Some Democrats suggest that the Federal Reserve can finance all this new spending with the printing press. While the economic effects of the Fed financing $3 trillion in recent government borrowing are undetermined, it is absurd to assume it would—or should—finance this $8 trillion spending spree or a large portion of the $100 trillion baseline debt this way. The numbers are just too large.
Other Democrats assert that we can just tax the rich. Yet even combining virtually every progressive tax increase—including a 70 percent income tax bracket, higher capital gains taxes, Social Security taxes on all wages, an 8 percent wealth tax, a 77 percent estate tax, a carbon tax, and steep new taxes on Wall Street and corporations—would not even balance the baseline budget over the next decade, much less this new spending spree. And even that assumes that combined marginal tax rates of nearly 100 percent do not harm the economy.
We can pin our long-term economic solvency to the hopes that interest rates never exceed 2 percent again, but that would be extraordinarily reckless. As for Japan’s aforementioned debt: It has benefitted from higher domestic savings to finance its debt, yet the nation has nonetheless suffered under slow economic growth rates for three decades.

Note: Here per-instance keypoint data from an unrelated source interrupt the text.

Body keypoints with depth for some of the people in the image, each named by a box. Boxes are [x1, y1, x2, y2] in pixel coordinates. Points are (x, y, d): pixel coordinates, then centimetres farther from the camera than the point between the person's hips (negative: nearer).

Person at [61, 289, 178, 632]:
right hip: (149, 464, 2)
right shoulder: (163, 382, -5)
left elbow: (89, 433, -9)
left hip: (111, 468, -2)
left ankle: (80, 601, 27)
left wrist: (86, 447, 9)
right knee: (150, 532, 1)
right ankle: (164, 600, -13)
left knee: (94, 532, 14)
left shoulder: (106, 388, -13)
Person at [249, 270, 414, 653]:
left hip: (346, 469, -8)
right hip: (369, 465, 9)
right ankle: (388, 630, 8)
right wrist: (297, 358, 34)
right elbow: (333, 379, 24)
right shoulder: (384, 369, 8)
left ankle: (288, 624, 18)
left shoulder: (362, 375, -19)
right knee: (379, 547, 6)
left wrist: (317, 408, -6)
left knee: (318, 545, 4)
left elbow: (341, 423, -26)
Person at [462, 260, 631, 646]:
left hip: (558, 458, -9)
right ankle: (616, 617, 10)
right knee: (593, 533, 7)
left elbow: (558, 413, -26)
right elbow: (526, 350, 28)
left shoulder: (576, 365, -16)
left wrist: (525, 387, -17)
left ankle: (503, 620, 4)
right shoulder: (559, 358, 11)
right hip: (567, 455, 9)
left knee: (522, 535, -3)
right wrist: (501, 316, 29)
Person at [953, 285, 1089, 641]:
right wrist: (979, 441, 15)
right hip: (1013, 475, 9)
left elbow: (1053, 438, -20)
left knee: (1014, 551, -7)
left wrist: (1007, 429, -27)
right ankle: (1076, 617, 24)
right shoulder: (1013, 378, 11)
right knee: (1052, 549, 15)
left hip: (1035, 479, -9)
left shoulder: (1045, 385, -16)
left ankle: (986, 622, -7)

That leaves the option of burying our heads in the sand and hoping for some undefined miracle. The danger of soaring debt is that—much like global warming—by the time you can directly feel its effects, it is too late to address them without significant pain. Nations that find themselves with unsustainable debt face three painful choices: historic tax increases, drastic spending cuts, or running the printing press. Much better to make responsible decisions today to avoid these awful options.
This does not mean the progressive wish list is dead. Instead, it means that anything worth doing is worth paying for. Republicans absolutely should have paid for their $1.5 trillion tax cut. And responsible Democrats should scale back—and pay for—their top priorities from the remaining $6 trillion of this year’s $8 trillion wish list (or cap their new borrowing at $1.5 trillion to match the GOP tax cuts).

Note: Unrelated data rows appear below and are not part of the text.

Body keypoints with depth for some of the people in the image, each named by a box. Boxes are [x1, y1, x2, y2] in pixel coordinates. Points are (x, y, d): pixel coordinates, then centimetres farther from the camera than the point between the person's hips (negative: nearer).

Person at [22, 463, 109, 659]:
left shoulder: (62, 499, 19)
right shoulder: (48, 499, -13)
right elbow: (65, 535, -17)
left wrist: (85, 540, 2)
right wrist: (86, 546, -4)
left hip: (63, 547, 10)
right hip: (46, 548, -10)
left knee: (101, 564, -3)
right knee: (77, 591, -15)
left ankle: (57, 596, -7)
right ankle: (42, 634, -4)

Progressives could afford many of their goals if they were willing to address the $100 trillion Social Security and Medicare shortfalls projected over the next few decades. Even trimming benefits for wealthy seniors could save trillions of dollars over the long term. Modest proposals like family leave, child tax credits, and clean energy investments can be funded by trimming existing programs, or with smaller tax increases. But if progressive instead want to spend like Europeans, they should be willing to tax like Europeans. That means preparing the middle class for substantially higher income and payroll taxes and creating exorbitant new value-added taxes.
Spending trillions of dollars on popular benefits is easy, especially when you can dump the painful costs on future taxpayers. Sinema and Manchin deserve credit for demanding that new benefits be provided in a manner that is economically and fiscally sustainable. Today’s television ads may be nasty, but tomorrow’s taxpayers will thank them.